YOUR INSTRUCTIONS — Write out the part of the numpy.cov() text below that runs from "The numpy.cov() function" to "no linear relationship.".

The numpy.cov() function is used to calculate the covariance matrix of one or more numerical variables. Covariance shows how two variables change together. A positive value means both variables increase together, a negative value means one increases while the other decreases, and zero means there is no linear relationship.
This example showing how to calculate the covariance of a single 2D array where each row represents a variable.
import numpy as np
x = np.array([[1, 2, 3], [4, 5, 6]])
print(np.cov(x))
Output
[[1. 1.] [1. 1.]]
Explanation:
- np.cov(x) calculates how the two variables change together
- Both variables increase at a similar rate, so the covariance is positive
- Diagonal values show how much each variable varies by itself (variance)

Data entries
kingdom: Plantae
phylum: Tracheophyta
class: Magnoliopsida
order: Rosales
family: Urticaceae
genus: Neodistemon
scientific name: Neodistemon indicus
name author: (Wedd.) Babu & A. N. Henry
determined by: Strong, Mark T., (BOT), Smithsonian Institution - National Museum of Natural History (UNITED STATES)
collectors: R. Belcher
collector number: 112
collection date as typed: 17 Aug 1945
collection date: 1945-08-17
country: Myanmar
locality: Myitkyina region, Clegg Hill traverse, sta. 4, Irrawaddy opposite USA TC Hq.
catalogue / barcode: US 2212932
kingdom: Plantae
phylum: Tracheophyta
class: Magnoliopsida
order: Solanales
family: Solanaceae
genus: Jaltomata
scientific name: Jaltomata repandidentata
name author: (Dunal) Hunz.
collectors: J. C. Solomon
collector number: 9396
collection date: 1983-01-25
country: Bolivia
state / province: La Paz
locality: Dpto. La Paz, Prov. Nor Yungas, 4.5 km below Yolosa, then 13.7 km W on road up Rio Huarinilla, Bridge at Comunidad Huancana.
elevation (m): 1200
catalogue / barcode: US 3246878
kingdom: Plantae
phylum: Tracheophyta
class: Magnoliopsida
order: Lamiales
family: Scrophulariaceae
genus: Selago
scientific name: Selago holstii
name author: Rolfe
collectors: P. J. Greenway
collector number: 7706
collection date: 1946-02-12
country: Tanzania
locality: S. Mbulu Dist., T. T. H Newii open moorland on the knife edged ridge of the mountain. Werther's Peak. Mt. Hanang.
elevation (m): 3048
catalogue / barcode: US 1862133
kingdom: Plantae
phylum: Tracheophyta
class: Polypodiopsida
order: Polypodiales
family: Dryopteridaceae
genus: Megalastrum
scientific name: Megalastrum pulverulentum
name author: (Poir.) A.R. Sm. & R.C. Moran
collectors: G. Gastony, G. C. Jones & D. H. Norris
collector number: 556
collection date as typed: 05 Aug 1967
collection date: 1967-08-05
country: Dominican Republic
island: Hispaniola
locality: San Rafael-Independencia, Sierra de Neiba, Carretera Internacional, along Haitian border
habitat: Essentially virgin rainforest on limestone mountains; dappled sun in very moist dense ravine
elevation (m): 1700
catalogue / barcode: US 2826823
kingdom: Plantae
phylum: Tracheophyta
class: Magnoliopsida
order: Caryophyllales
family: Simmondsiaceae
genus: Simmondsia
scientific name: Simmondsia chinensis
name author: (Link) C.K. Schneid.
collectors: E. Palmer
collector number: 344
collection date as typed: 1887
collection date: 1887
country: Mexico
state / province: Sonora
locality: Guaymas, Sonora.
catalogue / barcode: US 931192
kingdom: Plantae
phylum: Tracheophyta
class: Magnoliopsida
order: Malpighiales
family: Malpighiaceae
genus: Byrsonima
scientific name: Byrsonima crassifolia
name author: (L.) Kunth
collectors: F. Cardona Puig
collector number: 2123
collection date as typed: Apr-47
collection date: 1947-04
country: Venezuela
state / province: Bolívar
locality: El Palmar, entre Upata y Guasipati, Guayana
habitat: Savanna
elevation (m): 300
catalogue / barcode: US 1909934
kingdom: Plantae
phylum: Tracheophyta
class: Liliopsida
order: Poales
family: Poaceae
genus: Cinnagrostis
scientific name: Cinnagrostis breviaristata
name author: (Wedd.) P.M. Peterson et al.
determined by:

THE ANSWER —
The numpy.cov() function is used to calculate the covariance matrix of one or more numerical variables. Covariance shows how two variables change together. A positive value means both variables increase together, a negative value means one increases while the other decreases, and zero means there is no linear relationship.